Industry Adaptations

In the aftermath of various global disasters and smaller disruptions, many companies have beefed up their crisis response teams and procedures, and started investing in more robust early warning and early mitigation processes. Even so, a fire and explosion at an Evonik plant in Germany on March 31, 2012, affected the supply of a crucial component for automakers around the world. The plant produces almost 50 percent of the global supply of CDT (cyclododecatriene), a chemical precursor used to produce nylon 12, which is the only material qualified for use in automobile fuel handling systems and brake lines. Emergency engineering changes and hurried qualifications of alternative sources by automotive OEMs prevented production shutdowns and a systemic supply chain disruption for the automobile industry.

Such “near misses,” however, may be warning signs. For a variety of technical and commercial reasons, firms rely in major parts of their operations on single suppliers and often even on a single plant as formulations from different plants may vary enough to cause problems. Vulnerabilities often lie with suppliers that, at deep tiers of the supply chains, are not visible to the OEM. This is an Achilles’ heel of many companies’ business continuity efforts.

Companies may thus develop vulnerabilities without being aware of them. Leading manufacturers that recognize the issue work to diversify their sources, but commercial and technical factors limit the extent to which this can be done. And the mitigation of such vulnerabilities cannot be the purview of each company alone. While clearly OEMs and leading suppliers have the responsibility to protect their business—and they do— disruptions that affect entire industries are not always of major concern to them since their competitors are likely to be affected too, as was illustrated above by the experiences of Ford, Toyota, and other major manufacturers. Consider also the response of AT&T after tropical storm Sandy, as reported in the Wall Street Journal:

“John Donovan, AT&T’s technology chief, said in an interview that all carriers’ networks had been hit hard in Manhattan because the landline infrastructure that connects cell phone transmitters to the wired telecom network had been damaged in the storm.
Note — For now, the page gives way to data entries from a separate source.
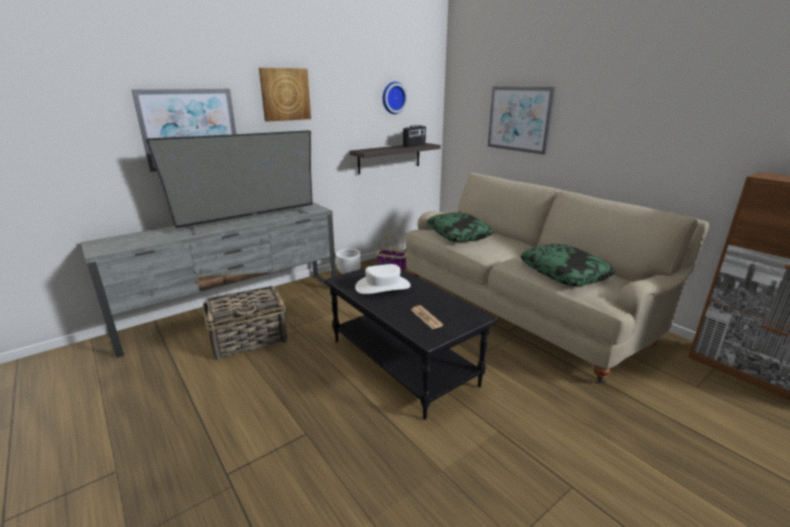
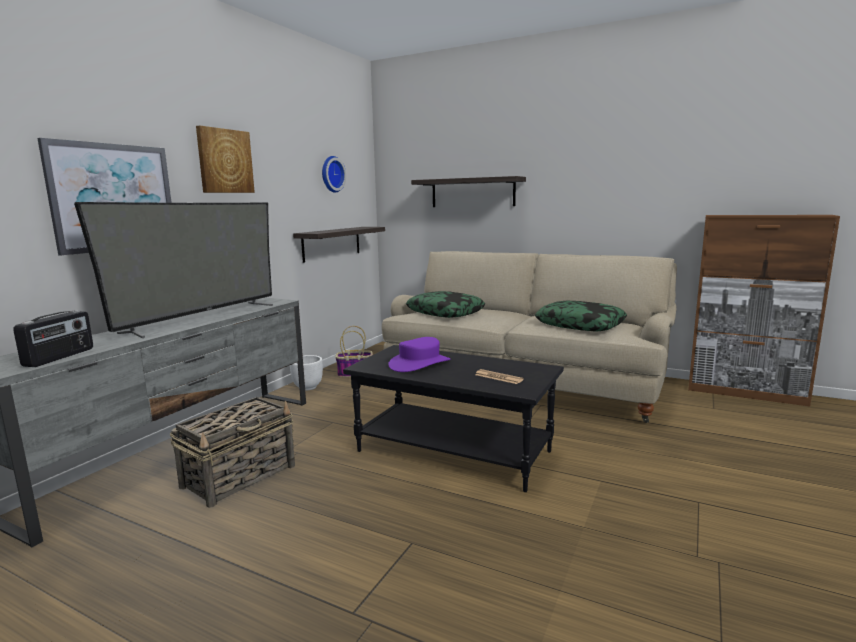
camera: 25 degrees left, 10 degrees down
(383, 286) = (419, 363): white hat -> purple hat
(414, 145) = (358, 228): radio -> radio (60, 357)
(519, 119) = (472, 192): picture -> shelf

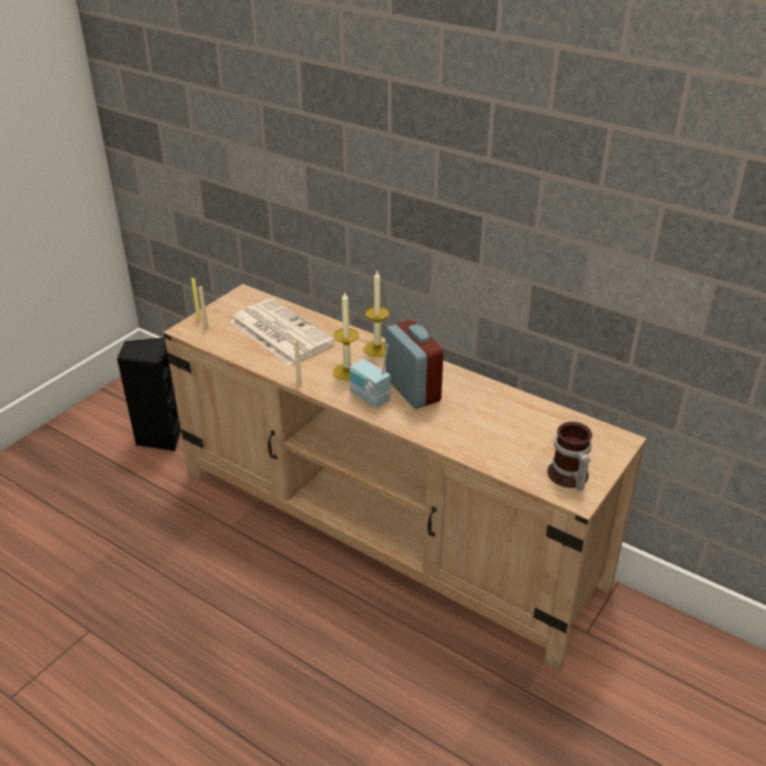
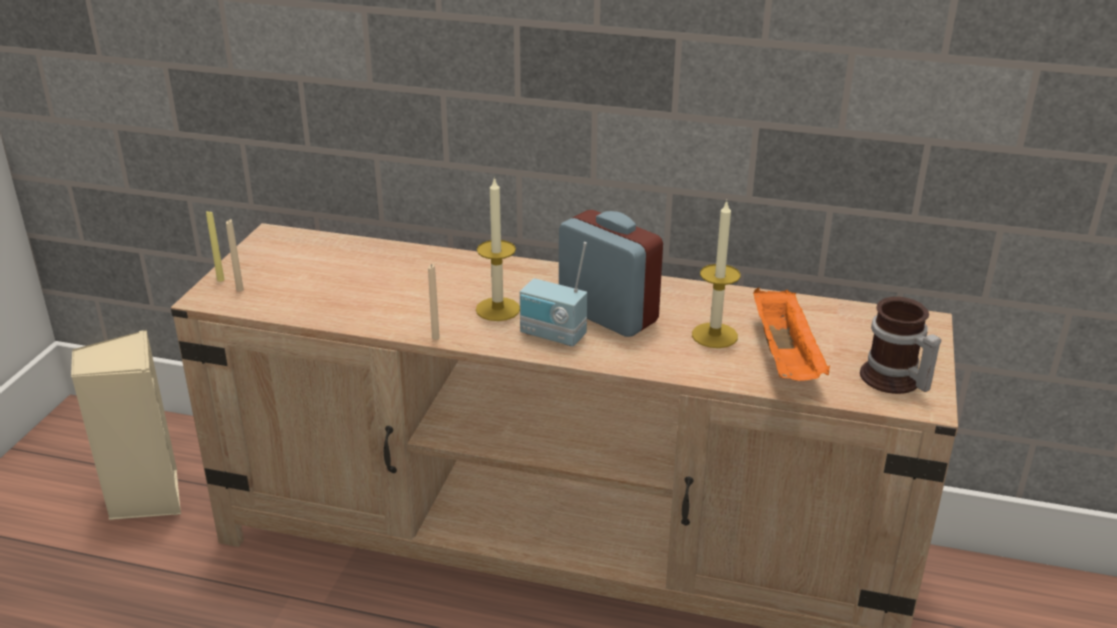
camera: 20 degrees left, 5 degrees down
(160, 436) = (145, 498): black speaker -> beige speaker
(279, 332) = (360, 276): newspaper -> none
(377, 349) = (522, 272): candle -> candle (714, 335)
(507, 445) = (786, 358): none -> orange tray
He said AT&T conducted extensive drive testing in Manhattan this week and found negligible difference in performance of the wireless network.”4

This quote illustrates the fact that part of AT&T’s concern was its performance vis-à-vis competitors. Individual companies may appear to show a lack of concern about systemic risks, and from their point of view this may be a rational position. One never knows how much should be invested in disaster recovery and resilience, since it involves preparations for low-probability, high-impact events, so one metric for “enough” investment in preparedness is the “industry standard”— what competitors and others in the industry are doing. The development of guidelines for minimal risk assessment and preparedness may be an appropriate task for an industry body or a regulator, but companies can often gain a competitive advantage by going beyond the minimum and developing their own resilience systems.

Identifying and Mitigating Systemic Risks

The roots of systemic supply chain risks can be classified as follows:

  • Geographic concentration: the clustering of many suppliers in a single region

  • Supplier integration: the emergence of “super suppliers” who can put an entire industry at risk if they fail

  • Deep-tiering: the reliance of many manufacturers in a given industry on a single supplier or a small set of clustered suppliers buried deep in the supply chain

Geographic concentration of tier 1 and tier 2 suppliers is something that many leading companies monitor already. They rate their vulnerability to various suppliers and, based on assessment of the risk, may qualify new suppliers or even dual-source at times. But some mitigation efforts are too expensive and therefore are not pursued.